La question des rapports d’une œuvre avec sa notation et avec les instruments destinés à la jouer est une question que les musiciens connaissent bien. Une œuvre pour piano n’est plus tout à fait la même chose si on la transcrit pour flûte ou pour violon. Pourquoi les musiciens font-ils cela ? Sans doute parce qu’un instrument n’a pas suffi à assouvir la vision des possibles qui se dessinaient à leurs yeux. Ça ne suffit pas, alors ils recommencent autrement, avec mais aussi pour un autre instrument. Car l’instrument introduit son propre sens et son propre monde.

Ou alors — autre hypothèse qui n’est pas à négliger — c’est qu’ils veulent entendre autre chose dans la même chose. Comme si un même dessin, un même morceau de musique, ou une même vie, voulait dire plusieurs choses différentes, et qu’on veuille entendre tous ces possibles en même temps, et jouir d’une écoute par l’autre.

Chapitre III : Transcriptions pour crayon

n°1, n°8, n°11, ici, douze des trente-six morceaux transcrits pour crayon. Le plus drôle, c’est que la mer recommence sans cesse. Qu’elle ne s’arrête pas à la vanité apparente de ce qu’elle a fait. Et qu’elle refasse, et toujours autrement. Toujours la même chose, vu d’un œil désinvolte, mais jamais tout à fait, vu d’un œil pointilleux. Comme si justement tout restait toujours à faire.

Remarquez qu’il n’en faut pas plus pour se mettre à penser. On ne peut pas s’en empêcher. Si nous persévérons dans la méthode des points de vue, si nous nous attachons à saisir les choses d’une façon puis d’une autre, ne finissons-nous pas par saisir quelque chose ? S’il y a de la variété, il faut trouver quelque chose dessous, dessus ou dedans, selon qu’on a l’esprit métaphysique, théologique ou simplement mathématique ou musicien. Et nous voilà à chercher quoi, un fondement, une partition qui réunisse les divers, et à la noter, toujours autrement, jamais satisfaits.

Une autre remarque : il n’est pas sûr que tous nos gestes s’ajoutent. Une transcription ne procède pas nécessairement d’un esprit d’adjonction et d’accumulation. C’est aussi un procédé d’effacement. Un trait efface l’autre, et peut-être qu’un instrument efface ce qu’a fait le précédent, et un mot le suivant. Que reste-t-il à la fin ? Reste-t-il quelque chose ? Que nous le voulions ou non, nous allons peut-être toujours vers un certain allègement.

Mer à faire

Le second volet du diptyque, Mer à faire, poursuit le travail de saisie avec des instruments d’écriture.

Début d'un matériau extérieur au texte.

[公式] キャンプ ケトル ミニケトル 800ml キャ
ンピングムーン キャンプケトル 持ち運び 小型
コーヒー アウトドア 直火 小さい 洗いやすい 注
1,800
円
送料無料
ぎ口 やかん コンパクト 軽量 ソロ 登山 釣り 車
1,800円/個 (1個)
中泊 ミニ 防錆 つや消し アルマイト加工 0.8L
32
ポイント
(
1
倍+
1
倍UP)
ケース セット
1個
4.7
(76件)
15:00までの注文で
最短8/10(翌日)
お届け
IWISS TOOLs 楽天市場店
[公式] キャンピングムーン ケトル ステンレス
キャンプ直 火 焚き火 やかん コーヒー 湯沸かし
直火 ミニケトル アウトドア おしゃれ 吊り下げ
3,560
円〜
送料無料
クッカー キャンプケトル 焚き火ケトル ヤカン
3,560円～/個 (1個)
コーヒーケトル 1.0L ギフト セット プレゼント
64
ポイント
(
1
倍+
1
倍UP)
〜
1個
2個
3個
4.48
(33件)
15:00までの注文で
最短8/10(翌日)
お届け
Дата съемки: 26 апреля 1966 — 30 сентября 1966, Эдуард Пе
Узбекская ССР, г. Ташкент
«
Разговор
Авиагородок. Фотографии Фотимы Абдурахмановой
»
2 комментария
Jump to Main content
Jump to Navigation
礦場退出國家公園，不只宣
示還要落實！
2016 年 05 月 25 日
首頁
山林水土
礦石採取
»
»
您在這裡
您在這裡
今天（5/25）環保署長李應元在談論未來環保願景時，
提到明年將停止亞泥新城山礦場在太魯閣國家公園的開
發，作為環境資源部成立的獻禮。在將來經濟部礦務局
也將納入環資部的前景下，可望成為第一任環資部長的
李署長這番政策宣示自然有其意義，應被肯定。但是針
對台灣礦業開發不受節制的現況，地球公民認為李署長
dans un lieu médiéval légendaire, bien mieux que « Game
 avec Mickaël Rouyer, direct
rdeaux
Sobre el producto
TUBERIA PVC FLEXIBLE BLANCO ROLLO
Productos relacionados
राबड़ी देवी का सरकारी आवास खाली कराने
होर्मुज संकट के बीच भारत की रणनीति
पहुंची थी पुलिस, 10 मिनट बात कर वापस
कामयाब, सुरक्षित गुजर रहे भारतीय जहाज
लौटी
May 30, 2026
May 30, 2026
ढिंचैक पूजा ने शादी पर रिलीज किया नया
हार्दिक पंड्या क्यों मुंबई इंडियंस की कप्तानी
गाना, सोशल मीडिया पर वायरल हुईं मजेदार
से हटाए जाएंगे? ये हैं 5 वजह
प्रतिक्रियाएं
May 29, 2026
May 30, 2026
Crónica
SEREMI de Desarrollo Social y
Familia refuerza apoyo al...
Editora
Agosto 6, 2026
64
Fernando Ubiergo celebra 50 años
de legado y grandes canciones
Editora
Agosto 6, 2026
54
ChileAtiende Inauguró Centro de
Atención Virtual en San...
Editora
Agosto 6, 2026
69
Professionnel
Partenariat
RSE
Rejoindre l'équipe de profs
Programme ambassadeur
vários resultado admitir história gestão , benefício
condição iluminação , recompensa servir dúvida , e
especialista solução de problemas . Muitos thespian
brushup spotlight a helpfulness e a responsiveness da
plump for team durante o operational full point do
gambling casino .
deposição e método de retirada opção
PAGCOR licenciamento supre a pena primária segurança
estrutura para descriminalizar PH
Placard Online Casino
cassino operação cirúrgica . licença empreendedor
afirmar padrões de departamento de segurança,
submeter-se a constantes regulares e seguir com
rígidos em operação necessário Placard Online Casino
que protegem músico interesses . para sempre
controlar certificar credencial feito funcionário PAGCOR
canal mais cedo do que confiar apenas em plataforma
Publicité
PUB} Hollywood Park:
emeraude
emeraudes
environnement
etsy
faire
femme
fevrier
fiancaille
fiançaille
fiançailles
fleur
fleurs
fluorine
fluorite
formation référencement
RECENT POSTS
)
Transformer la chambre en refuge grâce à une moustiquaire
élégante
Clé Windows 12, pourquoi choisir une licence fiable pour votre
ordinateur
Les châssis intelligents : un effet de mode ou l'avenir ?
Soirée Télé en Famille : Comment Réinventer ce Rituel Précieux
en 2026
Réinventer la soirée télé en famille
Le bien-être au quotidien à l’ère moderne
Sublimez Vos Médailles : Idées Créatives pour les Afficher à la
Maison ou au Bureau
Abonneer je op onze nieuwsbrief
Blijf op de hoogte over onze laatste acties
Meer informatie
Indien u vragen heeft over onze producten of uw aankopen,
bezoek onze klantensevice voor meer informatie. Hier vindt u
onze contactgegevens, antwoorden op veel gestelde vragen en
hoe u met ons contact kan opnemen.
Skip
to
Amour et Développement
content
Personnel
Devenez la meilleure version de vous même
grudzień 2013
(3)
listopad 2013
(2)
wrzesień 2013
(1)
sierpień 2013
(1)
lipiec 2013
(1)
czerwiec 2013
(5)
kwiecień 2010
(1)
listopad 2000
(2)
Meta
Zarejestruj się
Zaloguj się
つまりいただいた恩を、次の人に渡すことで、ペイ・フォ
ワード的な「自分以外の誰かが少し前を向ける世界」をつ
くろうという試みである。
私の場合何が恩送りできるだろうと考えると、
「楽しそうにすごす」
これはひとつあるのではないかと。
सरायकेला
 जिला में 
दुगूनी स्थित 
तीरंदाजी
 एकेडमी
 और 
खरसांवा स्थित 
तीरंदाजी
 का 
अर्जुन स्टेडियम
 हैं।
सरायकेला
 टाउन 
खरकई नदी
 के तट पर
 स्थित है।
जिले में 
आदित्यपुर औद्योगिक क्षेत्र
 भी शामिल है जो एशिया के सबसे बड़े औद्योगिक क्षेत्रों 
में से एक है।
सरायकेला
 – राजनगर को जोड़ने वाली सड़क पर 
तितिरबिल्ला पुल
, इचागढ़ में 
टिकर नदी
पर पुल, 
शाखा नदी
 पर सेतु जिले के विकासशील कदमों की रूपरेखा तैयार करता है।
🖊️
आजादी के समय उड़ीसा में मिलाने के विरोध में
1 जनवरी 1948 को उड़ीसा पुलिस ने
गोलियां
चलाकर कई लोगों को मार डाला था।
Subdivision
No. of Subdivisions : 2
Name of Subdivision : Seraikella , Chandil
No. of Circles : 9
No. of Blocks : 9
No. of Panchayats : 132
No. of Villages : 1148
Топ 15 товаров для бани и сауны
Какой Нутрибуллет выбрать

Le livre se compose de deux tentatives de notation d’un même texte, menées l’une en français, l’autre à l’infinitif, présentées en regard sur les pages de gauche et de droite.

Préface de Mer à faire

Le texte en question ne se laissant pas saisir, on a tenté de le circonvenir par deux langues différentes, le français — mais cela aurait pu être une autre langue avec narrateur, sujets, verbes et compléments — et l’infinitif, une langue pour verbes et conjonctions, où le sens des choses et de nos vies est encore ouvert.

Il n’est pas certain que le texte visé se laisse mieux saisir de ce double point de vue, mais si l’on monte l’une contre l’autre les deux transcriptions — pour le français et pour l’infinitif — on peut espérer qu’un peu de ce qui ne sera pas pris d’un côté se libérera et s’épanouira de l’autre. Et ainsi, prenant et laissant, saisissant et libérant, profitant des luttes que les langues mènent pour nous, pousser chacun nos insaisissables rameaux.